それは小手先のものではなく、物事の考え方が背景にある。皮肉なことだが、小林研一郎氏が団員に伝えようとしている音楽に込められる気持ち、音楽が表現であるというメッセージが、転じて作品のBGMにも適応されることに落とし穴が見えてしまう。大事なことは、音楽は表現ゆえにメッセージ性を持っており、それが映像にかぶるとき、豊穣な映像の本質を忘れると映像と音楽のメッセージが衝突してしまう。

話はがらりと変わるが、被災地三県の中小企業が衛星を打ち上げる話がある。その中に未来に対する子どものメッセージを入れる。そうすれば、空を見上げた時に自分の理想が空にあるから、その子の人生の指針になるという話だ。それはそれだけで考えると、とても素晴らしいアイデアにみえる。しかしその背景で、理想に向かう子どもという形で、地上の子どもたちは束ねられてしまう。様々な子がいる。ひとりの子でも喜怒哀楽さまざまなコンディションがある。視覚に障がいのある子もいれば、ベッドから離れられない子もいる。こうしたことを考えると、シンボルをたててそこにひとを束ねる方法論の危うさが浮かびあがってくる。

理想をたて、そこに向かう姿に子どもを結びつけるとき、それは子どもの成長の神話に支えられていることに気がつく。これが高齢者なら…、背伸びの入れ物にひとを追い込む視角の偏狭さに気がつくだろう。音楽は根源的で豊かな表現を提供すると同時に、情でひとを束ね強いメッセージ性があるがゆえに、肉体を持った様々なひとを塗り込めてしまう。その精神性からみえてくる地上の私から見上げるそれは、いわば「公」の私だ。

作業内容:
上の文章のうち、「それは小手先のものではなく、」から「危うさが浮かびあがってくる。」までを、一字も変えずに再掲してください。

データ部分:
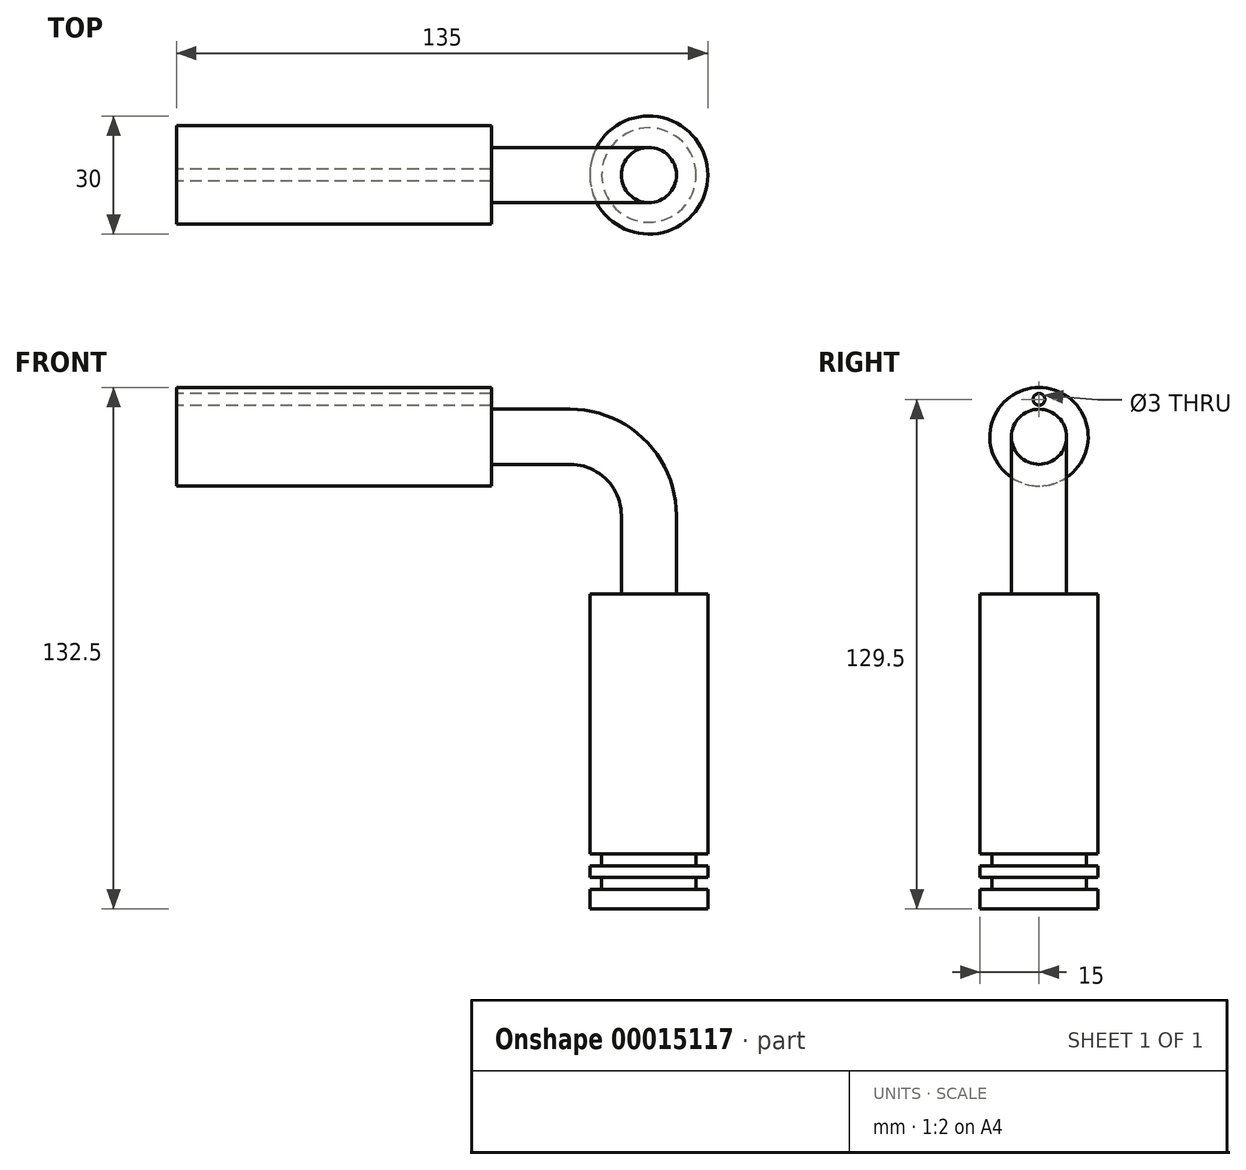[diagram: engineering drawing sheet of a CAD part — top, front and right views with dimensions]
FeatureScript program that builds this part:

解答:
それは小手先のものではなく、物事の考え方が背景にある。皮肉なことだが、小林研一郎氏が団員に伝えようとしている音楽に込められる気持ち、音楽が表現であるというメッセージが、転じて作品のBGMにも適応されることに落とし穴が見えてしまう。大事なことは、音楽は表現ゆえにメッセージ性を持っており、それが映像にかぶるとき、豊穣な映像の本質を忘れると映像と音楽のメッセージが衝突してしまう。

話はがらりと変わるが、被災地三県の中小企業が衛星を打ち上げる話がある。その中に未来に対する子どものメッセージを入れる。そうすれば、空を見上げた時に自分の理想が空にあるから、その子の人生の指針になるという話だ。それはそれだけで考えると、とても素晴らしいアイデアにみえる。しかしその背景で、理想に向かう子どもという形で、地上の子どもたちは束ねられてしまう。様々な子がいる。ひとりの子でも喜怒哀楽さまざまなコンディションがある。視覚に障がいのある子もいれば、ベッドから離れられない子もいる。こうしたことを考えると、シンボルをたててそこにひとを束ねる方法論の危うさが浮かびあがってくる。